Is f(x) = (x+3)^(2/3) - 6x^3 concave or convex at x=-1?

Mar 12, 2017

$f \left(x\right)$ is decreasing and is concave up at $x = - 1$

Explanation:

The answer to this question lies in its first and second derivative.

First, lets find the first and second derivative.

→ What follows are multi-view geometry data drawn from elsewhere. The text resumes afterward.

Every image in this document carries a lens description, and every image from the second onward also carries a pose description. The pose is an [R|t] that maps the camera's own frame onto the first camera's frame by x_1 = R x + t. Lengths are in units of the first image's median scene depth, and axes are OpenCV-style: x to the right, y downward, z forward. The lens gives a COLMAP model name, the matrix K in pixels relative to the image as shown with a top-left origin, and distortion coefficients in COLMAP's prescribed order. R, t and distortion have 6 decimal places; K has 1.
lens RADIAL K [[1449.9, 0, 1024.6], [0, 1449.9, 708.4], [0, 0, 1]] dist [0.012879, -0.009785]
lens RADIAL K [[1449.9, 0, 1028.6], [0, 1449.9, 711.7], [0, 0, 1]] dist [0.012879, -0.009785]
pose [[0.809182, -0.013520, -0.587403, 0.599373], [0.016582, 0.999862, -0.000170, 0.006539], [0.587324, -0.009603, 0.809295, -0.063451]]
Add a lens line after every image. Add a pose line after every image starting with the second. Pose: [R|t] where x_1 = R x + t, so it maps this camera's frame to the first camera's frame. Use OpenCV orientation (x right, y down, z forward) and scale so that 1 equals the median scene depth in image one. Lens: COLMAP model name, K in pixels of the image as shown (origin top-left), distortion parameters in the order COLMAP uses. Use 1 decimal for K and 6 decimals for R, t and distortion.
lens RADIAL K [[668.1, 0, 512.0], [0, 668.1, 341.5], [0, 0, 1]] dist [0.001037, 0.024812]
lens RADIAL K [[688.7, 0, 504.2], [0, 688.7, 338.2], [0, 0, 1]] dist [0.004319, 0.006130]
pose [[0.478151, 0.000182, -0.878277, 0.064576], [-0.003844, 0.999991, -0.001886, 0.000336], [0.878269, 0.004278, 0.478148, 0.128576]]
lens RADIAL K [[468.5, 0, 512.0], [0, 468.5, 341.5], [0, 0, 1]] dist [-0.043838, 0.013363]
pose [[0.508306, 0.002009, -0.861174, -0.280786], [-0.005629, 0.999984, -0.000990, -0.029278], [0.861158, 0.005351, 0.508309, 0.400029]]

If, $f \left(x\right) = {\left(x + 3\right)}^{\frac{3}{2}} - 6 {x}^{3}$

using the power rule, the first derivative is:

$f ' \left(x\right) = \left(\frac{3}{2}\right) {\left(x + 3\right)}^{\frac{1}{2}} - 6 \cdot 3 {x}^{2}$

$= \left(\frac{3}{2}\right) {\left(x + 3\right)}^{\frac{1}{2}} - 18 {x}^{2}$

Using the power rule once more, the second derivative is:

$f ' ' \left(x\right) = \left(\frac{3}{2}\right) \left(\frac{1}{2}\right) {\left(x + 3\right)}^{- \frac{1}{2}} - 18 \cdot 2 x$

$= \frac{3}{4 {\left(x + 3\right)}^{\frac{1}{2}}} - 36 x$

Now, recall that if, at an $x$-value, $a$,

$f ' \left(x\right) > 0$, $f \left(x\right)$ is increasing at $x = a$
$f ' \left(x\right) < 0$, $f \left(x\right)$ is decreasing at $x = a$

Also, recall that if, at an $x$-value, $a$,

$f ' ' \left(x\right) > 0$, $f \left(x\right)$ is concave up at $x = a$
$f ' ' \left(x\right) < 0$, $f \left(x\right)$ is concave down at $x = a$

So,
$f ' \left(- 1\right) = \left(\frac{3}{2}\right) {\left(- 1 + 3\right)}^{\frac{1}{2}} - 18 {\left(- 1\right)}^{2}$

$= \frac{3 \sqrt{2}}{2} - 18 = \frac{3 \sqrt{2} - 36}{2}$ which is clearly negative.

And, $f ' ' \left(- 1\right) = \frac{3}{4 {\left(- 1 + 3\right)}^{\frac{1}{2}}} - 36 \left(- 1\right)$

$= \frac{3}{4 \sqrt{2}} + 36$ which is clearly positive.

Thus, $f \left(x\right)$ is decreasing and is concave up at $x = - 1$